- [Work task]: According to the passage on fascism, what does fascism reject in favor of action, discipline, hierarchy, spirit and will?

Fascism supports a socially united, collective national society and opposes socially divided class-based societies (including liberal bourgeois society and Marxian proletarian society) and socially-divided individualist-based society. Fascists claim it is a trans-class movement, advocating resolution to domestic class conflicts within a nation to secure national solidarity. While fascism opposes domestic class conflict, it favours a proletarian national culture and claims its goal of nationalizing society levels and social classes and emancipates the nation's proletariat. While viewing domestic class conflict within a nation as unnecessary and resolvable, fascism believes that bourgeois-proletarian conflict primarily exists in national conflicts between proletarian nations versus bourgeois nations; fascism declares support for the victory of proletarian nations. It is opposed to many ideologies, including conservatism, liberalism, and two major forms of socialism: communism and social democracy. It opposes a variety of economic, political and social systems, it is opposed to democracy, parliamentary systems, in most cases has an inherently anti-clerical background with some exceptions, and holds a distinctive opposition to capitalism. It rejects egalitarianism, materialism, and rationalism in favour of action, discipline, hierarchy, spirit and will.

[Collected data entries]
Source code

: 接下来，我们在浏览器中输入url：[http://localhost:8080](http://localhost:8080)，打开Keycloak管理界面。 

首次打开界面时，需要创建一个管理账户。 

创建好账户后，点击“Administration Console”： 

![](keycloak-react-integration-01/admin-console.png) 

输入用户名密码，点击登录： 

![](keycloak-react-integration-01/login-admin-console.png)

- [Reply to the task]: Egalitarianism, materialism, and rationalism.